Wanderlusting to Home


I have always been a wanderer, a nomad. Although I have settled in one place or another for relatively long stretches of time, my heart has always ached to wander. Perhaps this is because I have never really felt at home in the various places I have lived: in between the rock gorges of Ithaca New York, at the precipice of the main line and White Anglo Saxon Protestant America, in our nation’s capital for more than a decade.  Perhaps it is the ever addictive pull of perspective.
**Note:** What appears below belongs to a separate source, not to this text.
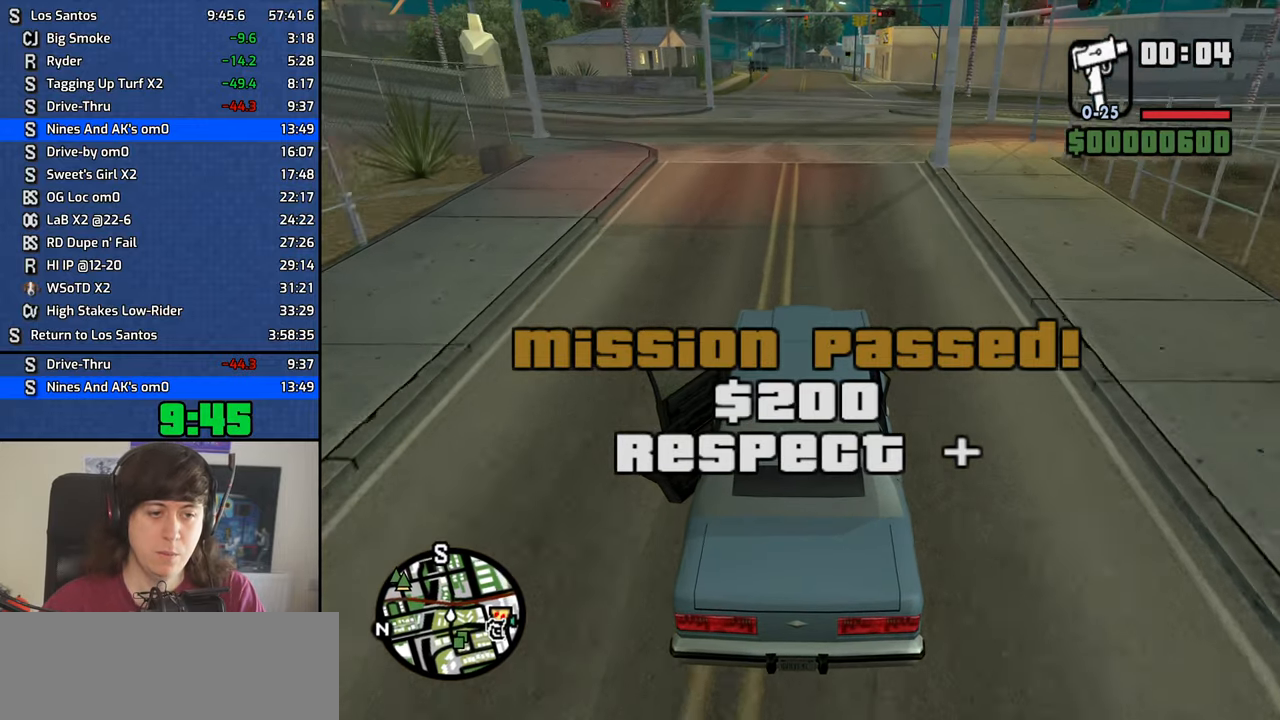
{"keys": ["w"], "mouse": [], "events": []}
But now I do, have a home. This farm, its hills, that magical breeze, the forest of trees, the gravel driveway underneath my feet, the long winters and the preciously short summers, the Technicolor dream coat of leaves that masks our perimeter in the fall, the sheets of rain that pour heavily on the tin roof, my horses as they run and chew and gnaw on the wooden fence boards, my dogs as they sleep and awake me each day just a little too early for my comfort. I call it home.

As much as I had always yearned to see Ethiopia, and, in fact, every single one of Africa’s 54 countries, on this last trip abroad, what gave me solace was home. The world is chaotic and its problems are infinite and of overwhelming magnitude. I now, after my 35 years here, finally see the value of home.
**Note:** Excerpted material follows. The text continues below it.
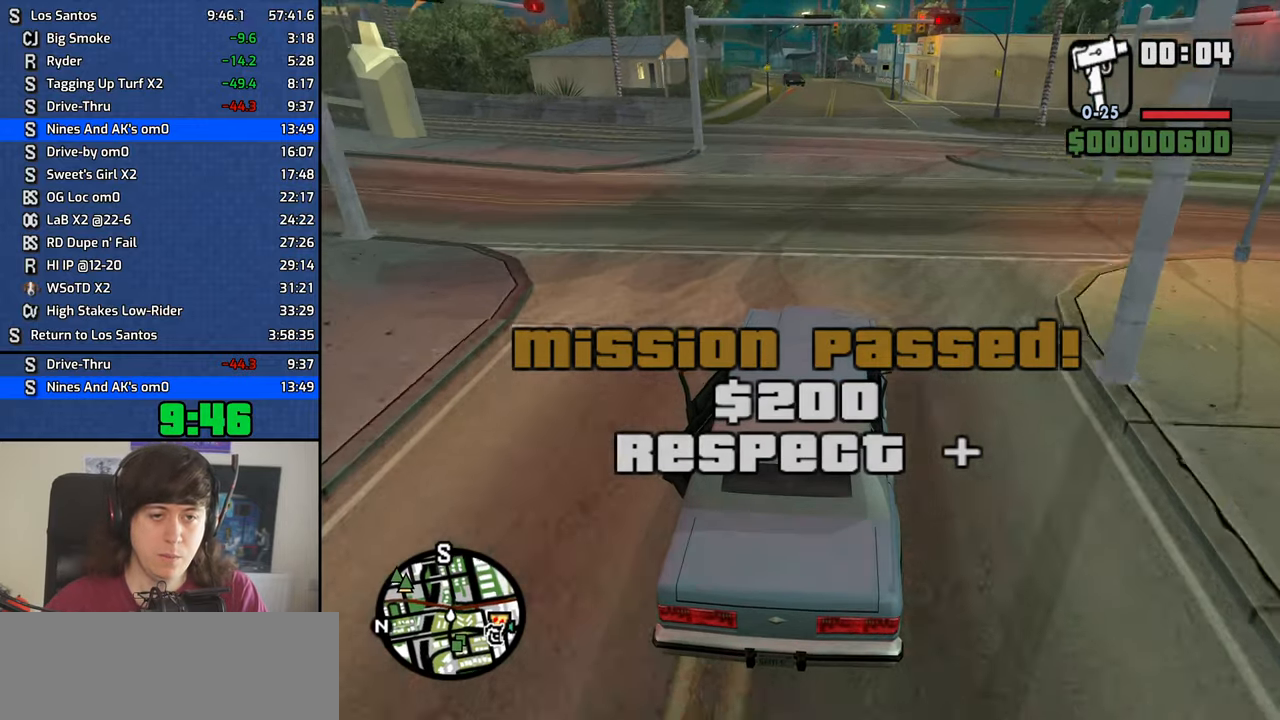
{"keys": ["w"], "mouse": [], "events": []}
Life, of course, is showing me the danger of finding a home. This year has been unpredictable at best. Impermanence is shining its blinding light. The bedrock of my existence has been pulled from underneath me, first with the death of my mother and then with the dissolution of my marriage.

It’s no one’s fault but my own and the way fate has willed it, if fault can be declared at all. 

As life would have it, my home may now cease to be. It is dangerous, I think, to find our home in physical sense. I would imagine that the most happy of us all have that sense of home right there inside. They can find it there, where they live, or 10,000 miles away, on the other side of the world. It isn’t affected by a difference in smell, taste, and a sense of security. It is owning what is you.

In my wanderlust, I hope I can eventually travel to, grab, wrap myself around, and never let go of that elusive place I can call home.